Cette restauration a permis de maintenir une activité culturelle au cœur de la commune et d’attirer les visiteurs.

 

Mention spéciale

LE HAVRE

Philippe BREARD / Ville du Havre

Photo : Philippe BREARD / Ville du Havre

Seine-Maritime – 178 070 hab.
Restauration de la façade Art Déco de la piscine Cours de la République

Les travaux de la piscine démarrent en 1937 mais la guerre reportera son ouverture à 1946, le bâtiment étant réquisitionné par les allemands puis les GI. Les travaux engagés dans les années 1970 ont profondément modifié l’aspect de la façade principale par la mise en place d’un bardage métallique et la modification des ouvertures.

Découverts récemment, les vestiges de la façade originelle poussent la mairie à s’engager dans une démarche de restitution « à l’identique ».
Dans un premier temps, Il a fallu enlever le bardage métallique recouvrant la façade d’origine, l’état sanitaire des parements ne permettait pas de les conserver tels quels.

En partie haute, le parement en pierre en diagonale est déposé en conservation pour un tri et nettoyage des éléments en bon état et leur repose selon le procédé actuel de pierre agrafée avec pattes de fixation scellées.
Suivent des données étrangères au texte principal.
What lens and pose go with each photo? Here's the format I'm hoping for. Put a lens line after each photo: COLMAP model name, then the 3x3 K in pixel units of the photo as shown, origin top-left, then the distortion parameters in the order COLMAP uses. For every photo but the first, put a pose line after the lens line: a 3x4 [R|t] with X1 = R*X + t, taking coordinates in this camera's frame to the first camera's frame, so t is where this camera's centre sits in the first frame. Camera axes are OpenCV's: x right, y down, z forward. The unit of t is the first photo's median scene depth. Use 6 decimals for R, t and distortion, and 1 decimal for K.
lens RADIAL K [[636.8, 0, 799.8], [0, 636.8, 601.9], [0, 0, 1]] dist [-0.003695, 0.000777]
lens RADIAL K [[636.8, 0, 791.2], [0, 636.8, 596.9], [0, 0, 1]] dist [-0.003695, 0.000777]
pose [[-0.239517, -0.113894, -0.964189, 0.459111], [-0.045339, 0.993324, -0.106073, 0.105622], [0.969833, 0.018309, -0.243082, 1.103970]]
Certains compléments de pierres ont été nécessaires pour remplacer les pierres trop endommagées, notamment celles de l’angle cintré du bâtiment.
En partie intermédiaire, le parement est refait en pierres neuves, en reprenant le calepin original de pierres de bourgogne roses et blanches alternées.
En partie basse, le soubassement est dépiqueté pour permettre la restitution du parement de grandes dalles de granit collées et l’intégration des soupiraux débouchés.
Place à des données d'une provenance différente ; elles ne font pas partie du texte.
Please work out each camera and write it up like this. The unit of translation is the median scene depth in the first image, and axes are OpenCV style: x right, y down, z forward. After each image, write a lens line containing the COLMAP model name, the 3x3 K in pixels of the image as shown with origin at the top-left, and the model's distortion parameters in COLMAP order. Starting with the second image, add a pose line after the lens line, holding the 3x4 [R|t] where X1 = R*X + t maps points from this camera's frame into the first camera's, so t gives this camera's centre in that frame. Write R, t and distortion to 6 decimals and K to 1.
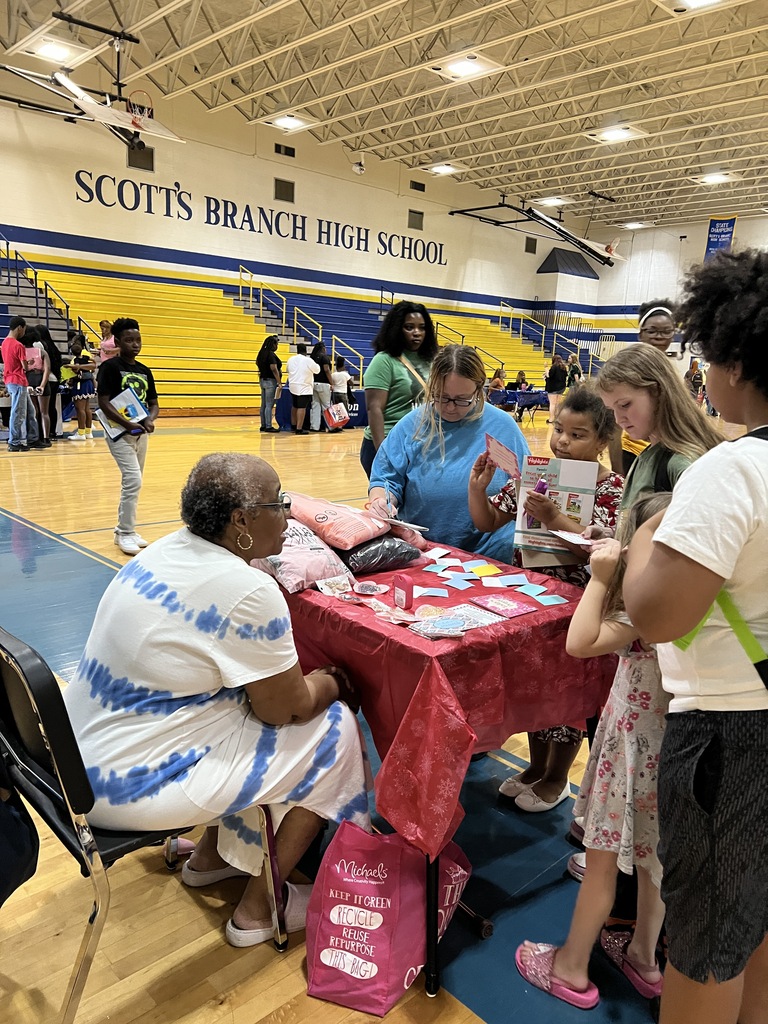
lens RADIAL K [[765.1, 0, 386.3], [0, 765.1, 510.5], [0, 0, 1]] dist [0.032384, -0.012202]
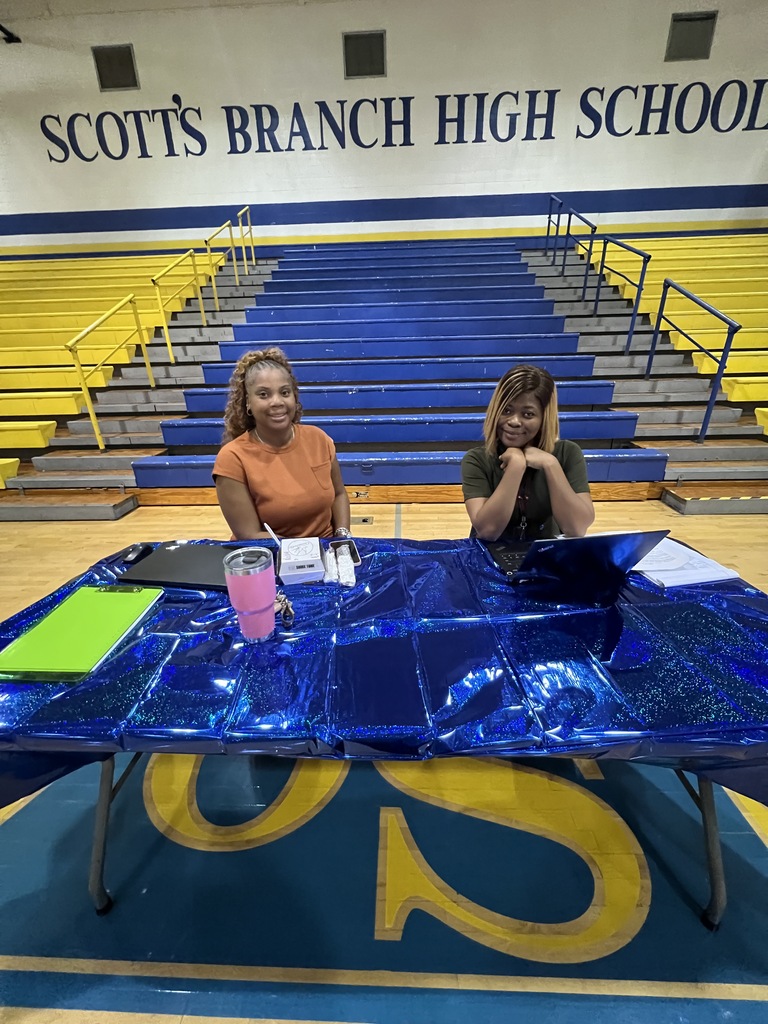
lens RADIAL K [[407.3, 0, 384.1], [0, 407.3, 509.8], [0, 0, 1]] dist [-0.003507, 0.001142]
pose [[0.696639, 0.204138, -0.687765, 0.163023], [-0.084890, 0.975383, 0.203522, -0.133050], [0.712381, -0.083398, 0.696820, 0.741446]]
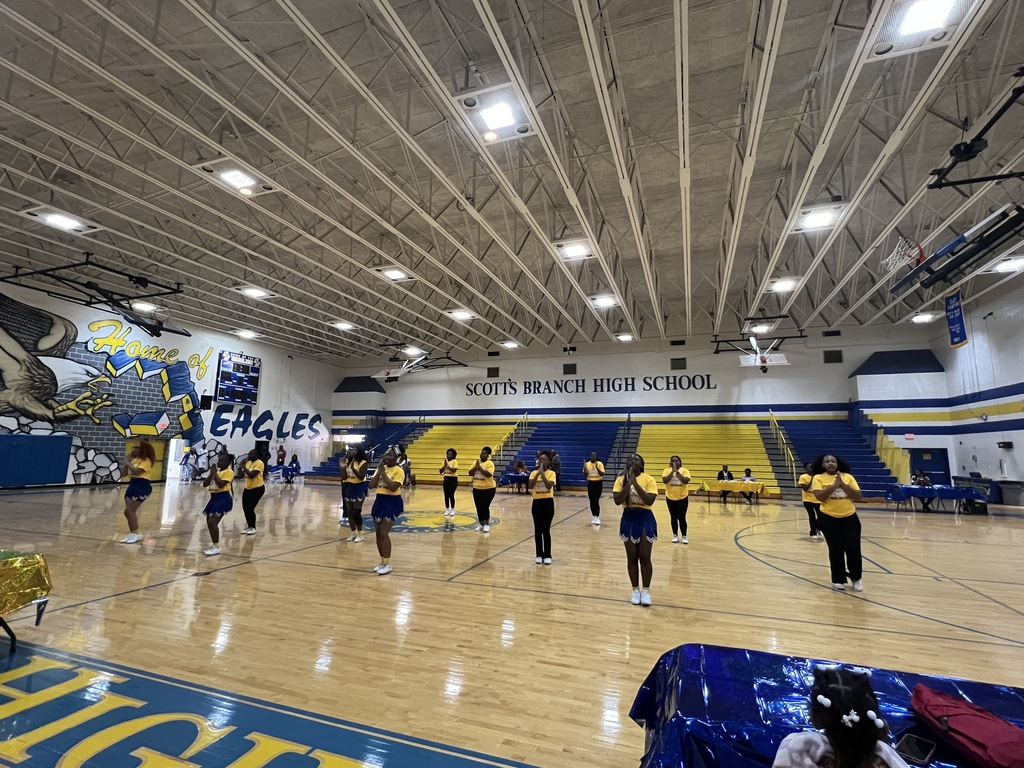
lens RADIAL K [[486.0, 0, 509.3], [0, 486.0, 384.8], [0, 0, 1]] dist [0.001259, 0.000852]
pose [[0.445499, -0.165826, -0.879791, 0.802938], [-0.171525, 0.948684, -0.265666, -0.043488], [0.878698, 0.269260, 0.394194, 0.410294]]
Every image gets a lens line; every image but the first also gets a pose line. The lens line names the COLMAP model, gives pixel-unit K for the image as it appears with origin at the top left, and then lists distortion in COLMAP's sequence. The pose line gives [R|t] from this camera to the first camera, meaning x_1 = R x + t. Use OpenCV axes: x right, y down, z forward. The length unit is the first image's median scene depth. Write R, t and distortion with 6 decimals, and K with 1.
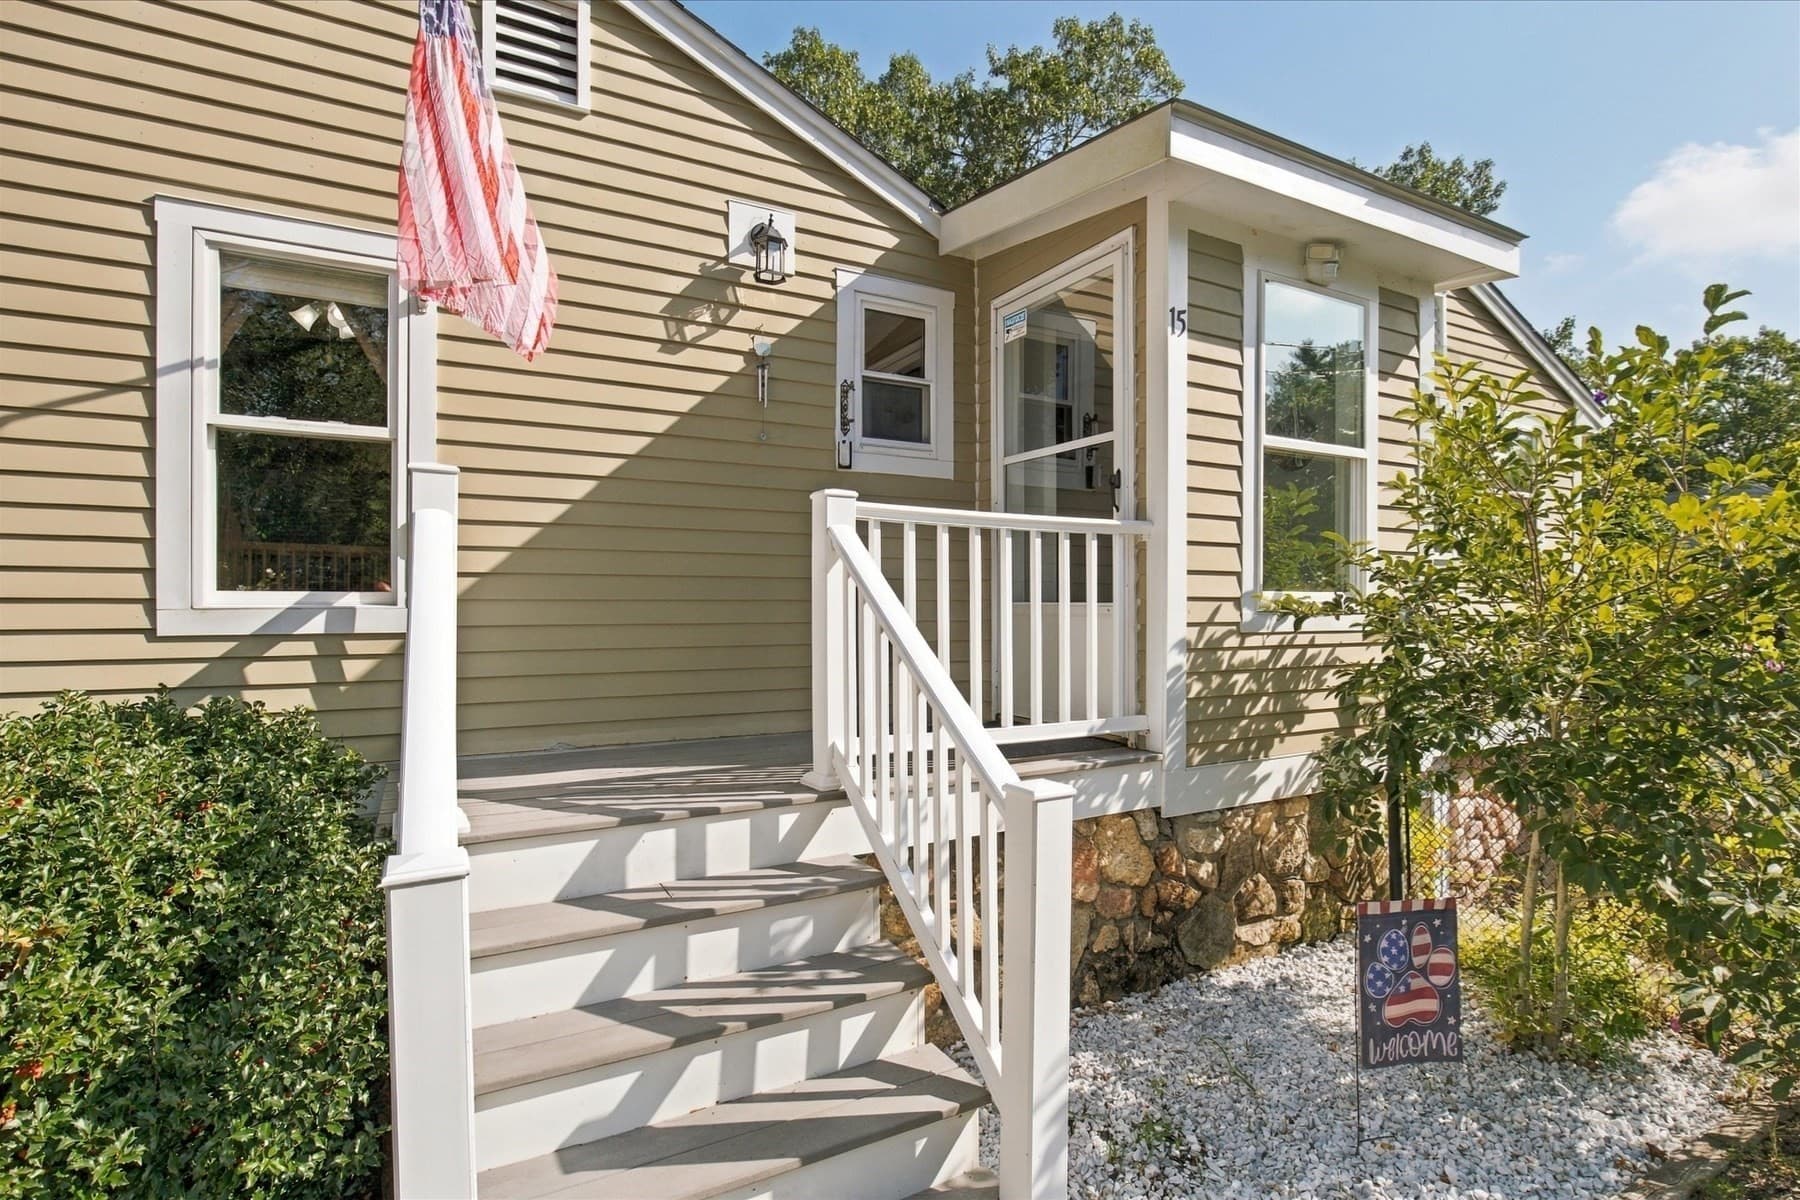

L’avant-corps d’entrée monumental retrouve ses colonnes, les deux baies en menuiserie de ciment sont restituées. Les deux statues de baigneurs, déposées pendant la guerre, sont refondues à partir des moulages originels conservés par la ville du Havre.

Fortement touchée par les bombardements pendant la seconde guerre mondiale, la Ville s’est considérablement investie dans la conservation et la restauration du bâti, dont la piscine est un point fort.
Afin de valoriser son patrimoine architectural, la ville a mis en place un circuit touristique sur la thématique du patrimoine « Art Déco ».

 

Prix régionaux

11 prix régionaux sont décernés aux communes dont les dossiers ont été sélectionnés par un jury régional pour concourir au niveau national.

Prix départementaux

Cette année, 48 prix départementaux ont été décernés par les jurys régionaux.

Les prix régionaux et départementaux seront remis localement, lors de manifestations organisées dans les communes par les représentants des quatre partenaires au cours du 2ème semestre 2014.